TYM: If you could start your own religion, what would it be called, and what would its tenets be?
EC: It would be called Silencism. Believe whatever you want, but keep quiet about it. I’m actually a little offended when a total stranger writes and asks me, “What’s your religion, anyway? What do YOU believe?” Hey, none of your business! In my perfect world, asking someone their religion would be like asking how much money they make, or their dick size. And for someone to say, “Well you know, I’m a Christian” would be as shocking as hearing, “Well you know, I have a nine-inch hog.”
TYM: Lastly, do you have any advice for Youtube content-creators or people who want to do a satirical series like yours?
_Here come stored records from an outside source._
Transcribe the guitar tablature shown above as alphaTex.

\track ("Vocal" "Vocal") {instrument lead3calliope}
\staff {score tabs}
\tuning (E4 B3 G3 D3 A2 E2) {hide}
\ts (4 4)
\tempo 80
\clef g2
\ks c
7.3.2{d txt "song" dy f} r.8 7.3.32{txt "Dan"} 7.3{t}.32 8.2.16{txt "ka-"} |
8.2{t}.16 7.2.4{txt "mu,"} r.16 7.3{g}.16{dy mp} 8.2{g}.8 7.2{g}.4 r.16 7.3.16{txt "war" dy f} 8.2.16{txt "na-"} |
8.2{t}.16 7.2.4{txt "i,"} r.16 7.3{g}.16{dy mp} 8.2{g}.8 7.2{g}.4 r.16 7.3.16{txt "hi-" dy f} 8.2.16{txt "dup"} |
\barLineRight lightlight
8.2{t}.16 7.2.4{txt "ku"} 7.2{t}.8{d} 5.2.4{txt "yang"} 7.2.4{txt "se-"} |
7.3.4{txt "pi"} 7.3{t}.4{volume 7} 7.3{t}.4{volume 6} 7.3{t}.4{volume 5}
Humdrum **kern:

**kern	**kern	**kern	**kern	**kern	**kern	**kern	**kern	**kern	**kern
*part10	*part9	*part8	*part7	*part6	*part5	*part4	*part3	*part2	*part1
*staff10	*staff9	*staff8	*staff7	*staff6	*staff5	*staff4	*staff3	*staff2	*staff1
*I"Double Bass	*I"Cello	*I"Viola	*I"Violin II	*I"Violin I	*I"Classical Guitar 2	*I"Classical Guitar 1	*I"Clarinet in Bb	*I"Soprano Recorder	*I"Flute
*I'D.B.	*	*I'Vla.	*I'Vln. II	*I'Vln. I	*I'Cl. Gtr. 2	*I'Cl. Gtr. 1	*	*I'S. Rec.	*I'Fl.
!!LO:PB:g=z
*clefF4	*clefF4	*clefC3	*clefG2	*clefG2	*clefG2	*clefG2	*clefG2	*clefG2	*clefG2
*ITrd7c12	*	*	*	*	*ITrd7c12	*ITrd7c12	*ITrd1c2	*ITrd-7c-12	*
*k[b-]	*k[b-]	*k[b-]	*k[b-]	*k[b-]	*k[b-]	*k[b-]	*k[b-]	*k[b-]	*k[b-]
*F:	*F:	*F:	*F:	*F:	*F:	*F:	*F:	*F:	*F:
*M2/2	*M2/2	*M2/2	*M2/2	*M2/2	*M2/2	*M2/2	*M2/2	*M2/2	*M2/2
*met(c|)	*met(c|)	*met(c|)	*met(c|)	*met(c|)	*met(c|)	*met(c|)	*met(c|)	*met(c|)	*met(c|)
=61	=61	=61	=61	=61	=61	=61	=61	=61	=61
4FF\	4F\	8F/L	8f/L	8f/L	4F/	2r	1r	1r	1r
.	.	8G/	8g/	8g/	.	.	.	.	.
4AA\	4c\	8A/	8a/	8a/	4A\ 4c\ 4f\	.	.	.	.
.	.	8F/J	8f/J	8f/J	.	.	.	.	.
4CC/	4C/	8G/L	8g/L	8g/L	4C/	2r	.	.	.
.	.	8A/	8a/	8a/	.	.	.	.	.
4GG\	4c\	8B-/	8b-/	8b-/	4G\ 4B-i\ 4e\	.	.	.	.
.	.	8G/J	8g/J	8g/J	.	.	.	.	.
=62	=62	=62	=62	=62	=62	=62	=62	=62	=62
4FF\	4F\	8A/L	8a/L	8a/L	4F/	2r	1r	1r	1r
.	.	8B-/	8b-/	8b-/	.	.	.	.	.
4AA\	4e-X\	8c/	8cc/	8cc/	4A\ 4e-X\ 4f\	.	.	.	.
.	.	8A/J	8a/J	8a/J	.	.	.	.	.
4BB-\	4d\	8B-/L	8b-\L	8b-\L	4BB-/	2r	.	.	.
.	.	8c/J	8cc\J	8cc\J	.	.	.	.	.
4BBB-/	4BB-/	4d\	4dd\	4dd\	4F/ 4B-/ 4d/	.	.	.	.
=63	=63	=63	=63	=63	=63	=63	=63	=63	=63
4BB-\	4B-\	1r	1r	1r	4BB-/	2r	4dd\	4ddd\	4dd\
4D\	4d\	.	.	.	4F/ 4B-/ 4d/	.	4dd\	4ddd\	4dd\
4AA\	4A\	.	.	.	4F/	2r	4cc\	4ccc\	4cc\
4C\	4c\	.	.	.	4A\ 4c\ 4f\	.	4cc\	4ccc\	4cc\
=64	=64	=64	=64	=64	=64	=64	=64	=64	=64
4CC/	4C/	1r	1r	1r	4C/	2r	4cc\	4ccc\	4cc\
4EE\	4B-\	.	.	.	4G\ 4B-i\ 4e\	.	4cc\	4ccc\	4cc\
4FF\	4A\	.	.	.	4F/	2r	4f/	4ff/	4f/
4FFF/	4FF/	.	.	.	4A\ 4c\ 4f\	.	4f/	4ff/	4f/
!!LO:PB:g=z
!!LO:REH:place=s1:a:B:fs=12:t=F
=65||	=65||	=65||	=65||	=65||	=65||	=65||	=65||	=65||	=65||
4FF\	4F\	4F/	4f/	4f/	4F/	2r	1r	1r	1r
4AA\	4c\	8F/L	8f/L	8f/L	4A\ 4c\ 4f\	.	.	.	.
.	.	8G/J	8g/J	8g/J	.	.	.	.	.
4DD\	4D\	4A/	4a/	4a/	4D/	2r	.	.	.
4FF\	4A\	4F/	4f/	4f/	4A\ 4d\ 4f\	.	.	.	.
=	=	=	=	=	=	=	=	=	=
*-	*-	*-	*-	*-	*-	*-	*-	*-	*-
EC: Do it for fun. Any time I’ve had any kind of success, it’s because I was doing something that I would do anyway, without any rewards. If you’re making a calculated effort to become popular or make money, you’ll probably fail. But if you’re true to yourself and you happen to come up with something that the public actually wants — even though they don’t realize it yet — then you’ll succeed.
TYM: Thank you so much for taking the time to hang out with us and shoot the shit. I feel your Youtube videos are a historically significant event as far as user-produced, online media is concerned. At the very least they’re more important than the Chocolate Rain guy, because he’s sort of creepy.
EC: Thank you — although I’m a little disappointed, because on a few of my videos, I go to great lengths to be creepy.
TYM: Check out all of Edward’s videos on [http://www.youtube.com/user/EdwardCurrent] and visit his MySpace at [http://www.myspace.com/eddiecurrent]. Any final words for our readers?
EC: Remember: They may pray for us, but we’ll think for them.
TYM: Thank you all for checking this out. Fight the power.